Brokers are facing a "nightmare" over a change to accounting rules that could blow a huge hole in their profits.

Accountants warned that the amendment to FRS5 - the new financial reporting standard -could slash or even entirely eliminate brokers' profits.

And the industry appears to have been caught on the hop: the consultation period ended in May 2003.

Robin Oakes, head of insurance at accountants and business advisers Mazars, said the major reason for the confusion may be that the amendment excluded arrangements "arising from insurance contracts".

Oakes said it interpreted this as excluding insurers but not brokers.

Mike Williams, former chief executive of Biba and now head of Total Broker Solutions network, told Insurance Times: "It's at least as important as the credit risk transfer issue on your front page last week.
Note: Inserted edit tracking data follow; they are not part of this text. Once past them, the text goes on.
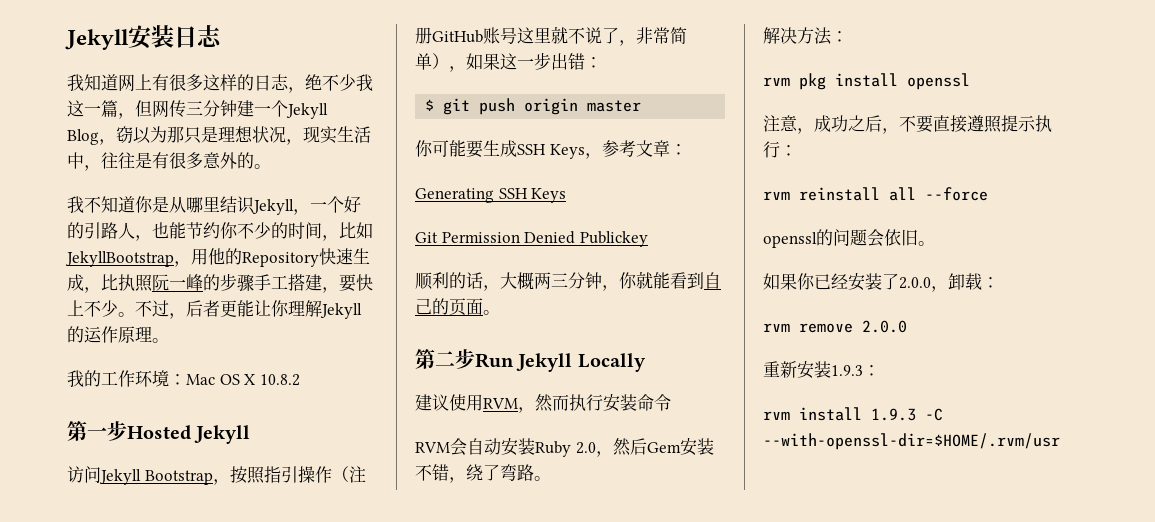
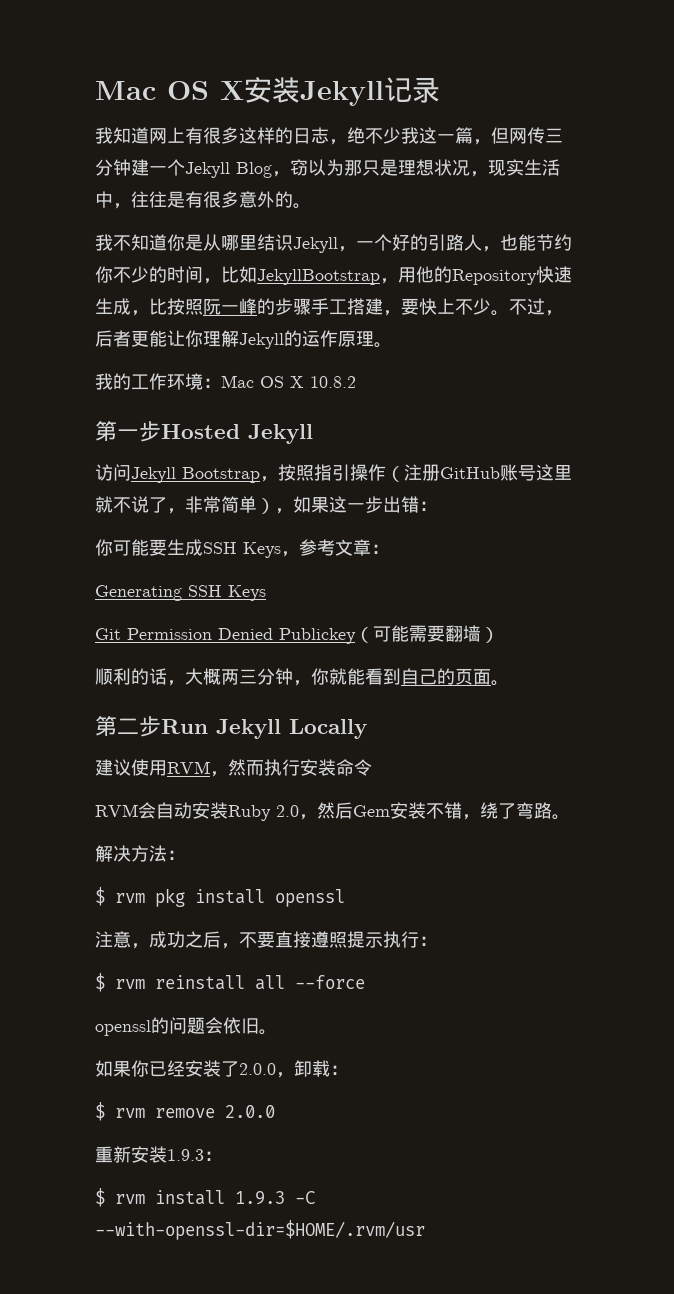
[65,25,222,50] Jekyll安装日志 -> [95,77,440,106] Mac OS X安装Jekyll记录
[118,274,135,291] 执 -> [167,298,185,315] 按
[425,98,642,115] // $ git push origin master -> (437, 506) none
(648, 239) none -> [355,625,499,643] （可能需要翻墙）
(848, 36) none -> [95,887,105,906] $
(797, 150) none -> [95,973,105,992] $
(999, 282) none -> [95,1102,105,1121] $
(880, 370) none -> [95,1188,105,1207] $

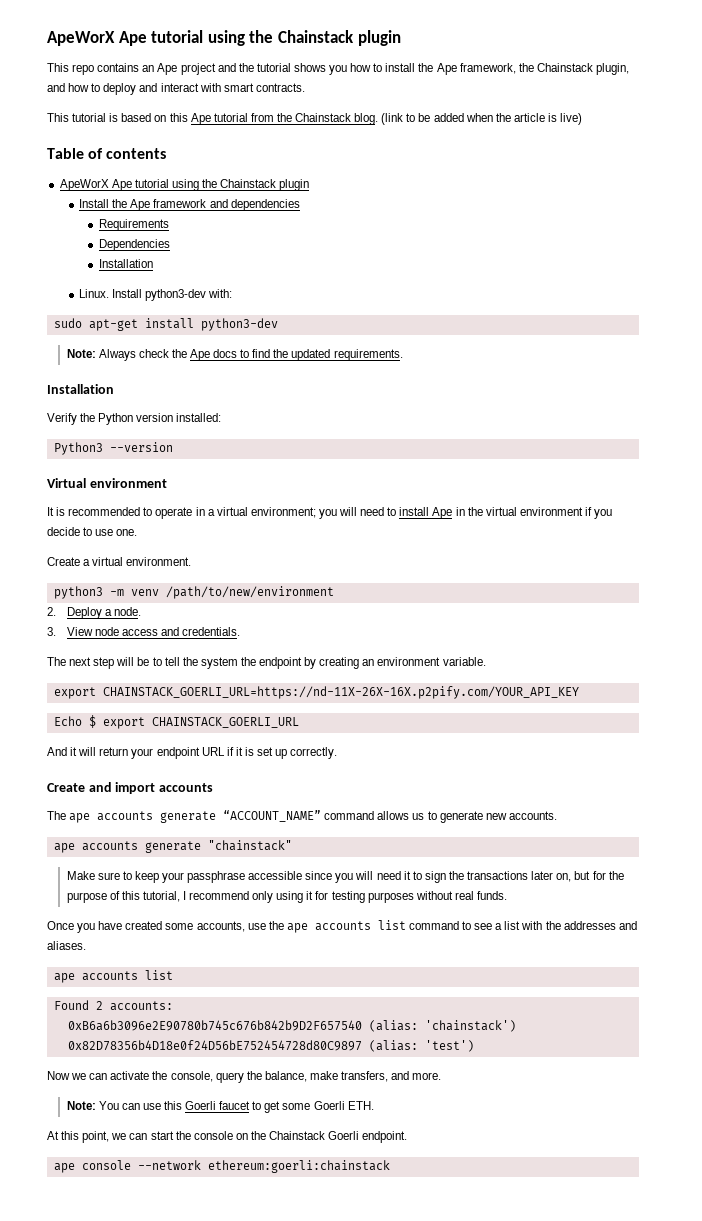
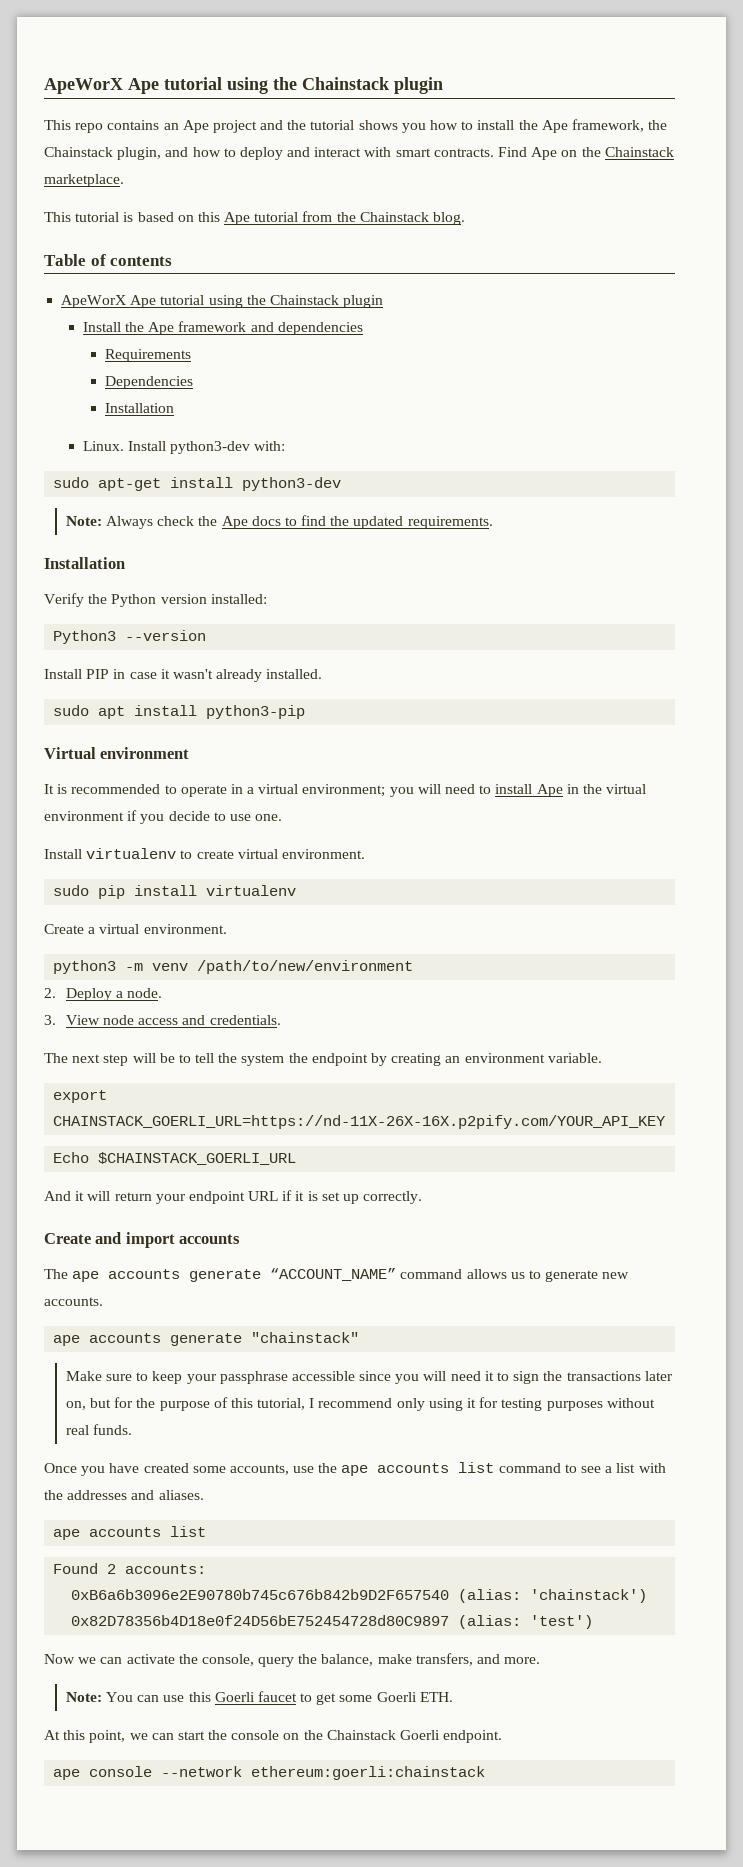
(305, 87) none -> [498,147,674,160] [44,174,124,187] Find Ape on the Chainstack marketplace.
[381,113,583,125] (link to be added when the article is live) -> (466, 218) none
(173, 447) none -> [44,669,323,682] [53,705,306,719] // Install PIP in case it wasn't already installed. // sudo apt install python3-pip
(138, 532) none -> [44,848,365,859] [53,885,297,899] // Install virtualenv to create virtual environment. // sudo pip install virtualenv
[88,715,299,729] $ export CHAINSTACK_GOERLI_URL -> [98,1152,297,1165] $CHAINSTACK_GOERLI_URL

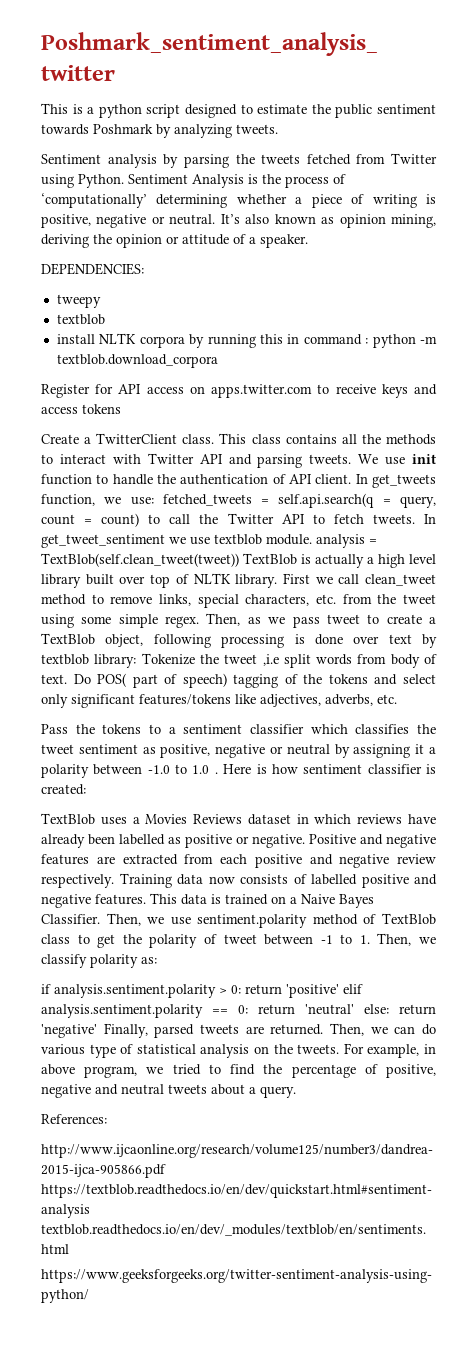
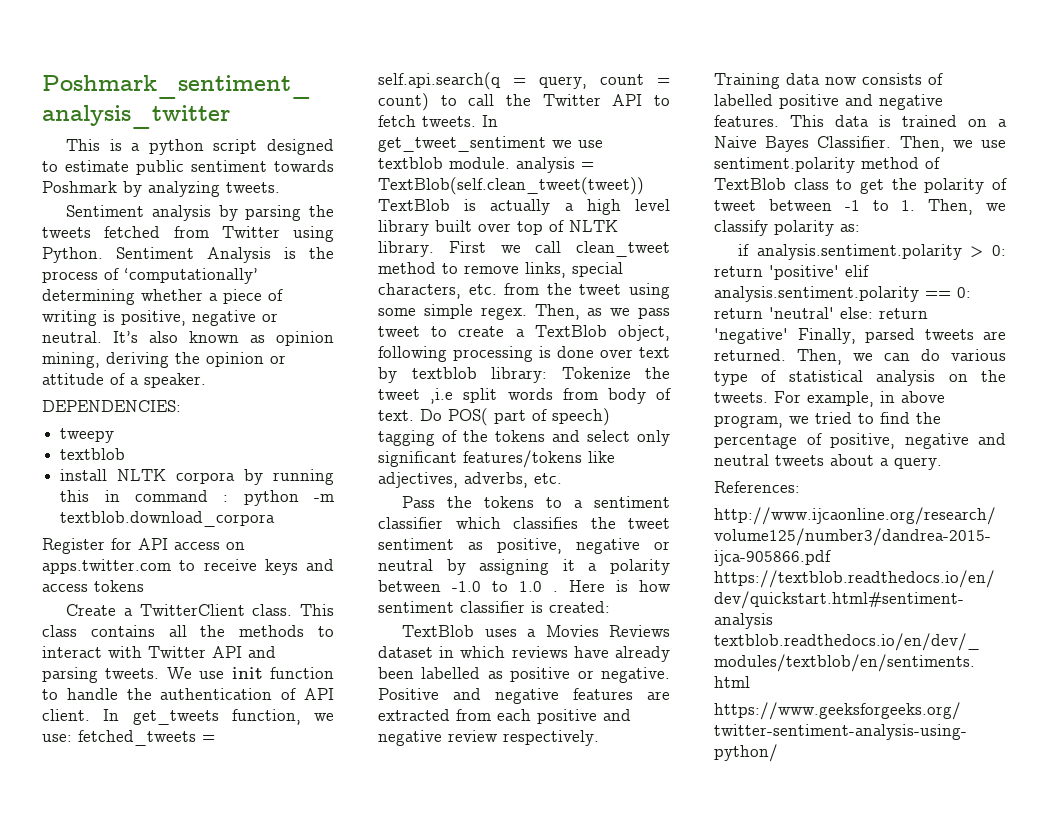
[311,104,331,114] the -> (129, 166) none

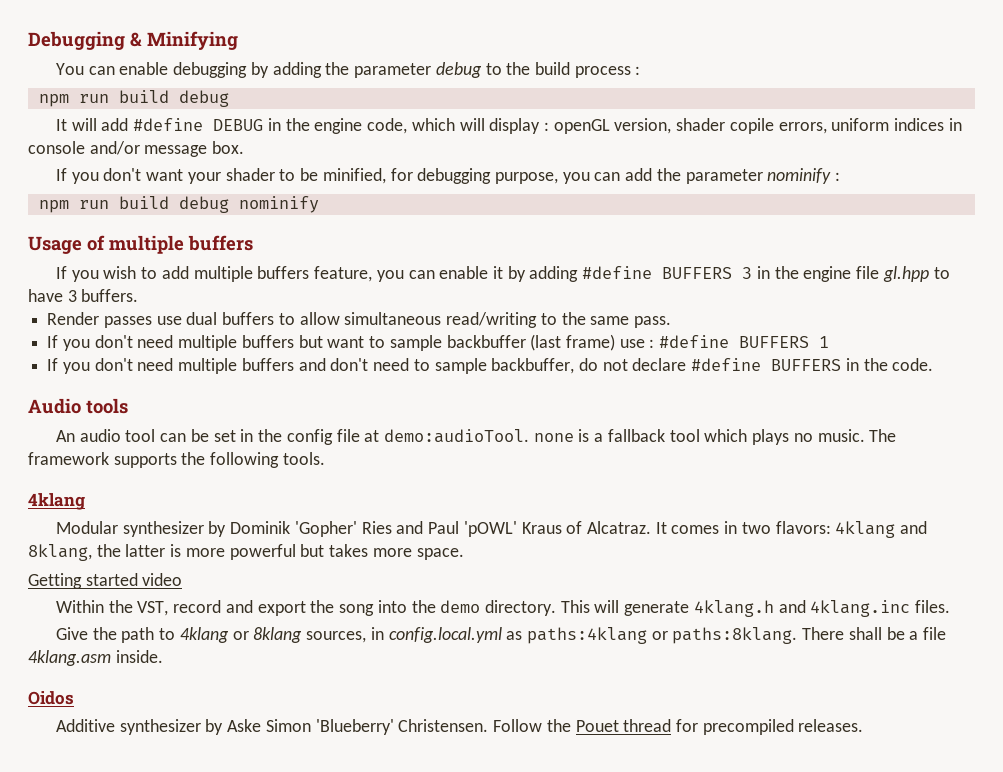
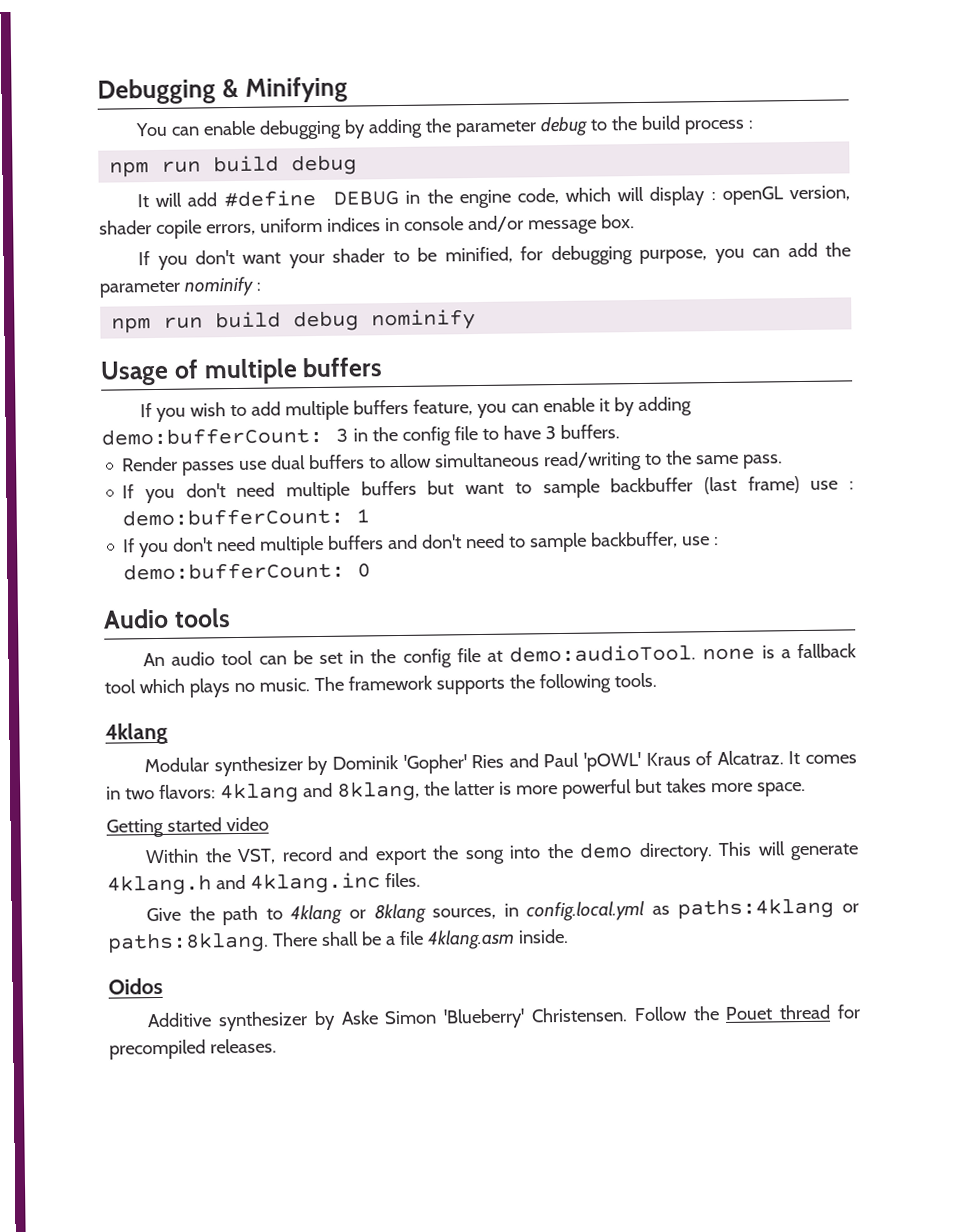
[582,266,733,279] #define BUFFERS -> [101,426,323,446] demo:bufferCount:
[803,266,929,282] engine file gl.hpp -> [401,426,478,446] config file
[659,335,810,348] #define BUFFERS -> [122,507,345,527] demo:bufferCount:
[578,358,934,371] do not declare #define BUFFERS in the code. -> [682,536,720,546] [123,561,372,581] use : demo:bufferCount: 0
It's at least as important as the goodwill amortisation issue.

"It could have a very, very serious impact, at least in the short term, on most broking firms."

The change may prevent brokers accounting for turnover that is not earned in the current financial year.

Brokers may have to defer or create a liability for claims handling or accounting costs that may take place years after the placing of a risk.

It will be applied retrospectively for any company whose financial year ends after 23 December 2003.

Oakes said: "We have estimated using historical and forecast market data that the effect of adopting the new accounting policies could be to dramatically reduce or eliminate profits entirely." He said:

  • Deferral of income could have a "huge" impact on brokers placing long tail business
  • Niche brokers could be forced effectively to disclose their rate of brokerage for the first time, leaving brokers and insurers fully transparent
  • Brokers which use profit or income commission to reward staff may have to reconsider their incentive plans.
  • Early feedback suggested some brokers were expecting to lose 10% to 20% of their revenue, varying considerably according to their type of business.

    Impact on profitability was expected to be in multiples of the impact on the top line.

    A Biba spokeswoman said: "We do think there's an issue of concern for brokers, but we don't want to start scaremongering at this stage until we know about the complexities."

    Allan Cook, technical director of the Accounting Standards Board, confirmed the principle on which the change was based.

    He said: "If you have an obligation to the customer, it isn't obvious that you should recognise that revenue. You need to hold something back."

    The consultation period opened in February 2003 but closed in May.